Get Out of My Face: Why Gen Y Refuses to Put in Face Time
Face time. It’s really just about control, isn’t it? Even if there isn’t work to be done, the boss demands that you be there, sitting at your desk, watching the minutes of your life tick away. The boss is paying you, and therefore believes he deserves you until late. How late? Late enough to prove your commitment to the company. Work Saturdays? You bet, at least half a day. Note to employers: this rubs Generation Y the wrong way.
My previous post didn’t really go into much detail in this regard, but this “face time” issue was another aspect of the InsideCounsel Superconference that didn’t make much sense.
Here’s how it went:
“We don’t mind working late, or even all night if we have to. We just don’t want to come in to work on Saturdays if there isn’t work to do,” said Faten Dabis an attorney who had left the practice of law- she was admittedly not from Gen-Y, but a Gen X-er.
“You should be coming in Saturday looking for work to do.” Commented Dan Hull, partner at Hull McGuire PC.
“I can’t stand this attitude coming from Generation Y, they will work late only if they are convinced it is important or necessary.” Scott Greenfield, panel member and criminal defense attorney added.

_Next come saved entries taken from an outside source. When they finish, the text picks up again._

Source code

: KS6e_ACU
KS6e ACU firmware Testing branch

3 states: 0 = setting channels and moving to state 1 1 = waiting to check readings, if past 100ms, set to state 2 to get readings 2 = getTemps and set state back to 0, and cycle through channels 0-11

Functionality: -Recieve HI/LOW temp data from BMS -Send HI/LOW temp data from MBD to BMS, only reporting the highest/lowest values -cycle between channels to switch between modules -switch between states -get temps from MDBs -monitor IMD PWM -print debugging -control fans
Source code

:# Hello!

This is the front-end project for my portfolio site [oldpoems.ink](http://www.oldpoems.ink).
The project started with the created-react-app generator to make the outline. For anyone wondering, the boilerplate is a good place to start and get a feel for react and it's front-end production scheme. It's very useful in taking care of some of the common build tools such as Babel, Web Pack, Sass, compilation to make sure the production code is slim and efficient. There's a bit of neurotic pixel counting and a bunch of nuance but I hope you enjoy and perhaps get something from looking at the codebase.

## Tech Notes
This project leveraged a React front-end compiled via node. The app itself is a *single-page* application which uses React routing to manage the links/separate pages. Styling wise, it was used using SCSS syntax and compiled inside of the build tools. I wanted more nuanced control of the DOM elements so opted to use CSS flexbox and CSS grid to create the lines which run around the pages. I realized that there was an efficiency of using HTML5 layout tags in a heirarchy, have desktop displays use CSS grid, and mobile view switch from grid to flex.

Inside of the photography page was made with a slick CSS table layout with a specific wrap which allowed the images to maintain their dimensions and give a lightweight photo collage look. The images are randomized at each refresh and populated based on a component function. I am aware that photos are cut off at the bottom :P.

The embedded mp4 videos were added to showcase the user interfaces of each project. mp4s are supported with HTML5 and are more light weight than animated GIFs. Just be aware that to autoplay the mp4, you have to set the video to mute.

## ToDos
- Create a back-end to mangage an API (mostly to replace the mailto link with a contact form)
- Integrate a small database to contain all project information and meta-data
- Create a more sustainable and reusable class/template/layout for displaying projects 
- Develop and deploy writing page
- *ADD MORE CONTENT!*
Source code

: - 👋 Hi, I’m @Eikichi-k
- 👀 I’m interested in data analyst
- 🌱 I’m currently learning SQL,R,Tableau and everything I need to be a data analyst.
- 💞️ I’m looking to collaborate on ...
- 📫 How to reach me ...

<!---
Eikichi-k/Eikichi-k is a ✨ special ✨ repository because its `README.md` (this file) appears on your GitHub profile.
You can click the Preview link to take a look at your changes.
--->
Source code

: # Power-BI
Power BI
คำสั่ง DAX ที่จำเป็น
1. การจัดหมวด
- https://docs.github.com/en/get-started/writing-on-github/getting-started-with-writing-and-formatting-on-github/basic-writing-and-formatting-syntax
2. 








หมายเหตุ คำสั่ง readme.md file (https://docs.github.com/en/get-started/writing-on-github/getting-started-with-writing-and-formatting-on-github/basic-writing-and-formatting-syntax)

I think that is the disconnect. Generation Y wants their life to mean something. They want to handle work that is significant, and they certainly don’t want to crank out the billable hours reviewing non-urgent documents on a Saturday afternoon just to line the pockets of the otherwise wealthy partners.
The attitude in years past to this sort of brazen attitude by young lawyers would have been, “tough sh**, deal with it.” Bosses, you should realize you could get away with that in the past, but I am going to let you in on a little secret.
WE AREN’T AFRAID OF YOU ANYMORE
We can start our own firm, build our own company, or go work for someone that knows how to motivate us. We are the largest demographic since the boomers, and you raised us to fear nothing, and for that we thank you. Learn to live with us, or learn to live without us- either way, once you are long gone or retired, we will run this country.